Metasurface-enabled optical encryption and steganography with enhanced information security

Metasurfaces have attracted considerable interest in optical encryption due to their remarkable ability to manipulate light at subwavelength scales, however the aspect of encryption security remains an area requiring deeper exploration. Here, we propose and demonstrate metasurface-enabled optical encryption and steganography that provides dual-layer information protection. A secret information is embedded within multiple carrier images using a run-length encoding algorithm, dispersing the data to safeguard it against direct observation and brute-force attacks, thereby establishing the first layer of security. The second layer is achieved by encoding the multiple carrier images onto a silicon metasurface, leveraging light wavelength and polarization to generate diverse optical keys post-steganography.

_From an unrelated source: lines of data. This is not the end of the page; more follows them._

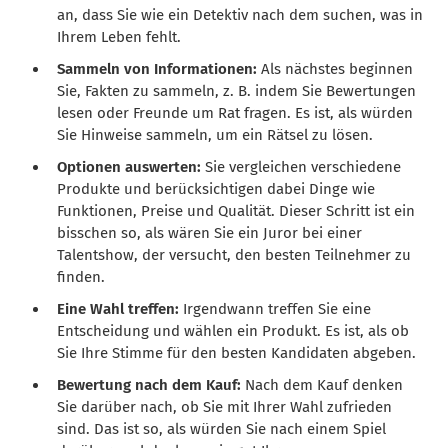
an, dass Sie wie ein Detektiv nach dem suchen, was in
Ihrem Leben fehlt.
Sammeln von Informationen:
Als nächstes beginnen
Sie, Fakten zu sammeln, z. B. indem Sie Bewertungen
lesen oder Freunde um Rat fragen. Es ist, als würden
Sie Hinweise sammeln, um ein Rätsel zu lösen.
Optionen auswerten:
Sie vergleichen verschiedene
Produkte und berücksichtigen dabei Dinge wie
Funktionen, Preise und Qualität. Dieser Schritt ist ein
bisschen so, als wären Sie ein Juror bei einer
Talentshow, der versucht, den besten Teilnehmer zu
finden.
Eine Wahl treffen:
Irgendwann treffen Sie eine
Entscheidung und wählen ein Produkt. Es ist, als ob
Sie Ihre Stimme für den besten Kandidaten abgeben.
Bewertung nach dem Kauf:
Nach dem Kauf denken
Sie darüber nach, ob Sie mit Ihrer Wahl zufrieden
sind. Das ist so, als würden Sie nach einem Spiel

To validate the proposed scheme, several silicon metasurface samples are fabricated and characterized in the visible spectrum. By adjusting various combinations of optical keys, three encrypted carrier images are retrieved with high fidelity and negligible crosstalk, and the concealed secret information is successfully extracted through a corresponding decryption algorithm. The proposed approach enhances optical information security at the hardware level, making it less susceptible to leakage. It is anticipated that the demonstrated advancement will hold significant potential for applications in information security and optical anti-counterfeiting.